SCHALLACKER

Judith KuckartStadtbeschreiberin Judith Kuckart

Heute haben Helge Schneider, John Lennon, Peter Maffay und Purcell Geburtstag.

Heute macht das Freibad Stockheide im Höschpark zu.

Heute ist der Sommer vorbei?

Einsamer Mann im Schwimmbad am 30.8.2020 um 10.55 Uhr

In diesem Jahr war es schwieriger als in den Jahren davor, hat der Bademeister soeben gesagt.

Wenn es ganz normal voll oder sehr voll ist, sind die Leute weniger aggressiv als wenn es nur wenige sind, die sich aber an Regeln halten müssen. Hoffentlich wird es nächstes Jahr wieder gemütlicher, hat er gesagt und ist mit seinem Desinfektionsmittel verschwunden. Erst als er ging, fiel mir auf, dass er aussah wie der Schauspieler Peter Kurth, – Typ gebeutelter Vater mit  schwierigen Familienverhältnissen, gegen die er anboxen muss.

Wer boxt, wird nicht verrückt.

Einsames Männerklo im Schwimmbad Stockheide

Früher war alles anders, habe ich soeben gedacht, als der Bademeister Kurth verschwunden war. Früher bin ich, wenn ich in langen Sommern auf langen Besuchen in Dortmund Hörde war, ins Schallaker gegangen.

Das Schallacker | © DLRG Ortsgruppe Hörde

Hier: Eine lange Fußnote zu diesem Ort mit schrägen Namen. Das Schallacker gibt es nicht mehr. Aber mein Freund J. hat sich sofort in das ehemalige Volksbad verliebt, als ich davon erzählte. Er hat sich besonders in die alte Liegewiese verliebt. Vom Winterberg aus ging man in Badelatschen ins Schallacker, habe ich ihm erzählt. Nahm man den Bus, hatte man eine Kugel Eis weniger. Gymnasiasten besuchten fast nie das Hörder Freibad.

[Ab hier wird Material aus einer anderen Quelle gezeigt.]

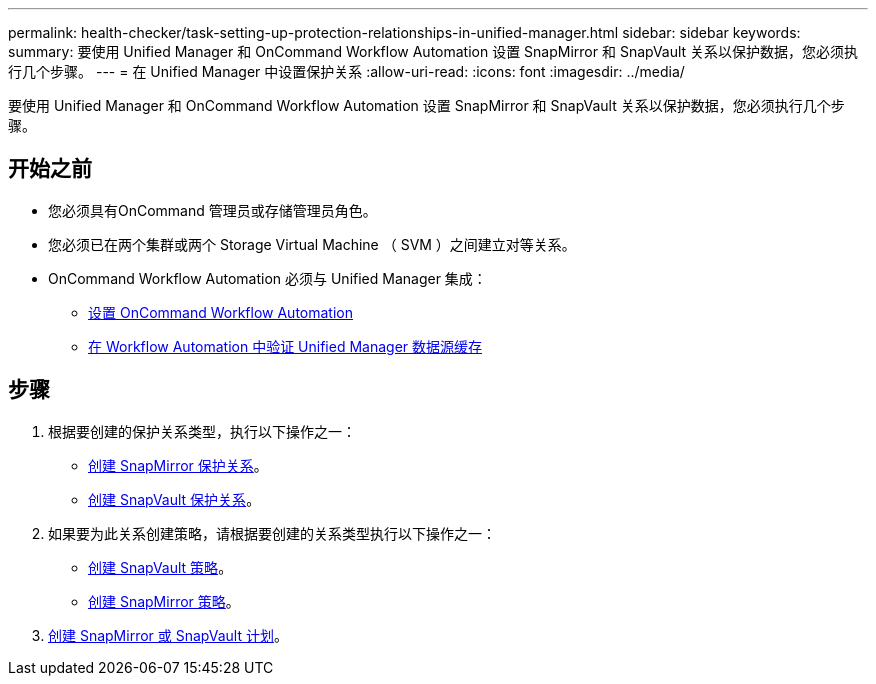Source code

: ---
permalink: health-checker/task-setting-up-protection-relationships-in-unified-manager.html 
sidebar: sidebar 
keywords:  
summary: 要使用 Unified Manager 和 OnCommand Workflow Automation 设置 SnapMirror 和 SnapVault 关系以保护数据，您必须执行几个步骤。 
---
= 在 Unified Manager 中设置保护关系
:allow-uri-read: 
:icons: font
:imagesdir: ../media/


[role="lead"]
要使用 Unified Manager 和 OnCommand Workflow Automation 设置 SnapMirror 和 SnapVault 关系以保护数据，您必须执行几个步骤。



== 开始之前

* 您必须具有OnCommand 管理员或存储管理员角色。
* 您必须已在两个集群或两个 Storage Virtual Machine （ SVM ）之间建立对等关系。
* OnCommand Workflow Automation 必须与 Unified Manager 集成：
+
** xref:task-configuring-a-connection-between-workflow-automation-and-unified-manager.adoc[设置 OnCommand Workflow Automation]
** xref:task-verifying-unified-manager-data-source-caching-in-workflow-automation.adoc[在 Workflow Automation 中验证 Unified Manager 数据源缓存]






== 步骤

. 根据要创建的保护关系类型，执行以下操作之一：
+
** xref:task-creating-a-snapmirror-protection-relationship-from-the-health-volume-details-page.adoc[创建 SnapMirror 保护关系]。
** xref:task-creating-a-snapvault-protection-relationship-from-the-health-volume-details-page.adoc[创建 SnapVault 保护关系]。


. 如果要为此关系创建策略，请根据要创建的关系类型执行以下操作之一：
+
** xref:task-creating-a-snapvault-policy-to-maximize-transfer-efficiency.adoc[创建 SnapVault 策略]。
** xref:task-creating-a-snapmirror-policy-to-maximize-transfer-efficiency.adoc[创建 SnapMirror 策略]。


. xref:task-creating-snapmirror-and-snapvault-schedules.adoc[创建 SnapMirror 或 SnapVault 计划]。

Es war reserviert für Proleten, und Gymnasiasten waren womöglich nicht empfänglich für den Zauber von unendlich trägen Sommernachmittagen, in denen alles, was die Menschen sonst zu Hause machen, auf einem Badetuch stattfand. Kreuzworträtsel lösen, Pickel ausdrücken, Bier trinken, hartgekochte Eier und Chips essen, streiten und Kinder machen, Kinder wickeln, und das alles auf der eigenen akustischen Insel, die vom Transistorradio beherrscht wurde. Ja, am Strand vom Schallaker war allerhand los.

Schallacker 1978 | © mein-hoerde.de.tl

Das Schallacker war mit Wasser gespeist, das bei der Metallverhüttung entstand.  Die Hochofenschlacke wurde in Wasser abgeschreckt und es nahm dabei aus der Schlacke den Schwefel und andere Mineralien an. So lud es sich mit einer ähnlich heilende Wirkung auf und wie sie die heißen Quellen von Baden-Baden besitzen. Und Baden-Baden war lange Zeit für die Hörder so etwas  wie die Riviera. Fremd, mondän und weit weg.

Und die alte Liegewiese?

Im Juli 1934 begann man mit dem Bau einer Hörder Badeanstalt und dem Einsäen der Liegewiese. Nur freiwillige Arbeiter, die zum Sport- und Turnverein Hörde gehörten, waren dabei. Um die Heilkraft des Schwefelwassers noch besser nutzen zu können, wurden vier Wannenbäder mit angeschlossenen Ruheräumen errichtet, wie in Baden-Baden. Ab April und ab sechs Uhr in der Früh konnte man das „Schallacker“ besuchen. Das Wasser war lauwarm, also wenig erfrischend, aber entspannend.  1993 hat die Stadt Dortmund den Zuschuss für die hoescheigenen Sportanlagen gestrichen. Auch das „Schallacker“ sollte geschlossen werden, – dieses etwas schäbige Paradies, an das so viele Hörder  Erinnerungen knüpften. Und jetzt kommen wir gleich zur alten Liegewiese. Im Juli 1993 wurde ein Verein gegründet, um das Schallacker-Freibad zu retten. Freiwillige brachten es auf eigene Kosten auf Vordermann, es wurde verputzt, geschrubbt, geölt und bemalt. Trotzdem, das Bad blieb geschlossen. Die städtischen Auflagen waren nicht erfüllt worden. Dabei – wer weiß – war unter denen, die ablehnten, sogar einer, der auf der Liegewiese im Schallacker entstanden war? Auf jener Wiese, auf der noch heute mein Freund J. zu liegen glaubt, wenn ich davon erzähle, und die er vermisst, ohne je dort gewesen zu sein.